Extract:
Nivolumab, Ipilimumab and OTSGC-A24 Therapeutic Peptide Vaccine in Gastric Cancer - a Combination Immunotherapy Phase Ib Study.

Phase 1

• Conditions: Gastric Cancer
• Interventions: Drug: OTSGC-A24; Drug: Nivolumab; Drug: Ipilimumab

• Registration Number: NCT03784040
• Lead Sponsor: National University Hospital, Singapore

Brief Summary

The primary hypothesis is that cancer vaccine can convert non-immunogenic gastric cancer into immunogenic phenotype susceptible to PD1 inhibition. This would lead to an improved radiological response rate and favorable immune contexture for immune checkpoint blockade

Detailed Description

Primary Objectives

1. Safety cohorts: To evaluate the safety of OTSGC-A24 and nivolumab (+ ipilimumab) in patients with refractory gastric cancer.

2. Arm A: To determine the objective response rate of OTSGC-A24 and nivolumab in advanced gastric cancer.

3. Arm B: To determine the objective response rate of OTSGC-A24 and nivolumab + ipilimumab in advanced gastric cancer.

Secondary Objectives

1. To compare the difference in objective response rates between Arm A and Arm B

2. To compare the tumoral immune contexture and PDL-1 expression before treatment, after OTSGC-A24, and after nivolumab (+ ipilimumab) in combination with OTSGC-A24.

3. To determine the serum cytotoxic T-cell response using enzyme-linked immunospot assay (ELISPOT) in PBMC.

4. To determine the progression-free survival (PFS) and overall survival (OS) of Arm A and Arm B.

5. To evaluate the effect of OTSGC-A24 and nivolumab + ipilimumab on clinical and immune PD markers.

6. Evaluate the effects of treatment on peripheral T-cell phenotypic profiles with epitope-specificities by coupling mass cytometric analyses with highly-multiplexed peptide-MHC tetramer staining technology.

7. Identify potential biomarkers for treatment response and mechanisms of secondary resistance by studying gene expression profiles and phenotypic/functional markers of tumour and infiltrating immune cells.

End Points - Efficacy

The endpoints for efficacy are:

* Induction of specific CTL response after vaccination

* Response rate

* Progression-free survival

* Overall survival End Points - Safety

The endpoints for safety are:

• overall adverse events observed, treatment-related adverse events, and category (eg percentage of patients with any-grade treatment-related adverse events and grade 3-4 treatment-related adverse events).

Problem description:
Answer these questions from the gastric cancer study description:
(a) Which organization is the lead sponsor?
(b) What does the primary objective for Arm A aim to determine, and for which combination?
(c) Which assay does the study use to determine the serum cytotoxic T-cell response?

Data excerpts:
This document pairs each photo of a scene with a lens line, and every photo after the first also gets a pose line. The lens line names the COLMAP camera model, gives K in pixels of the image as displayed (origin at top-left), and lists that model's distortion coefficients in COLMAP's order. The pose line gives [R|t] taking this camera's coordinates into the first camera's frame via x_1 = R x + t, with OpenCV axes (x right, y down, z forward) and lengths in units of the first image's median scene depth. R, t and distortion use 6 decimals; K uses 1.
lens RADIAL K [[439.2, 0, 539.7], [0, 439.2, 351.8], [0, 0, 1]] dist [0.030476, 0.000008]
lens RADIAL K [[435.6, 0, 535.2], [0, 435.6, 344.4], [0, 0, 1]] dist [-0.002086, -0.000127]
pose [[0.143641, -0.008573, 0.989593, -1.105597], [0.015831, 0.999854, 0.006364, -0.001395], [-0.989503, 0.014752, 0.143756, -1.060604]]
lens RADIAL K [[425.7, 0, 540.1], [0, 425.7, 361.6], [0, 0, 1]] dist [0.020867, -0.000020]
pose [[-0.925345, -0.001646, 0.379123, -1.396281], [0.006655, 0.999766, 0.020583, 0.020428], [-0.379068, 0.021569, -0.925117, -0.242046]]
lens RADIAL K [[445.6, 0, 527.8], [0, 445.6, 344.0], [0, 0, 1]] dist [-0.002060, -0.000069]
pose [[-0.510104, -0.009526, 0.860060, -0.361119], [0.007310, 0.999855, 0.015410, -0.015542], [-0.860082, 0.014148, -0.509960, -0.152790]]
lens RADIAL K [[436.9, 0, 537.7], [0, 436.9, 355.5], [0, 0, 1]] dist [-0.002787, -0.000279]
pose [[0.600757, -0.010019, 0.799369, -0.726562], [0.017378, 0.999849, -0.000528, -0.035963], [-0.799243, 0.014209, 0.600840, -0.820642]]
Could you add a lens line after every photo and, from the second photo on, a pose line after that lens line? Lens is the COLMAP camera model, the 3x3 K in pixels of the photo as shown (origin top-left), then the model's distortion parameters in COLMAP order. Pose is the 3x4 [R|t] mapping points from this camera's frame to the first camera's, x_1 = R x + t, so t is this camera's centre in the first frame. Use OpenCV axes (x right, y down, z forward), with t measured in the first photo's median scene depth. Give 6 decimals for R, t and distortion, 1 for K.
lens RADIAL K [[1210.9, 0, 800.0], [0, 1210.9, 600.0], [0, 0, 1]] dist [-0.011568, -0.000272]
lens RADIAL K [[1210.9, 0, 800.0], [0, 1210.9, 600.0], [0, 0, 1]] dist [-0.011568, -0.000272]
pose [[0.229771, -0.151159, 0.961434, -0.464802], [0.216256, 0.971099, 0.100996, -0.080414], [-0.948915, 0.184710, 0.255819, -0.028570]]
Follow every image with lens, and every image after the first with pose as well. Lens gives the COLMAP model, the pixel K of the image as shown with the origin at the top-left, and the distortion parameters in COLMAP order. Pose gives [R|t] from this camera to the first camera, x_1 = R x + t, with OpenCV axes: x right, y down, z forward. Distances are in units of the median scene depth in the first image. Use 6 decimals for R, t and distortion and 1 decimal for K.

Answer box:
(a) National University Hospital, Singapore.
(b) It aims to determine the objective response rate of OTSGC-A24 and nivolumab in advanced gastric cancer.
(c) An enzyme-linked immunospot assay (ELISPOT) in PBMC.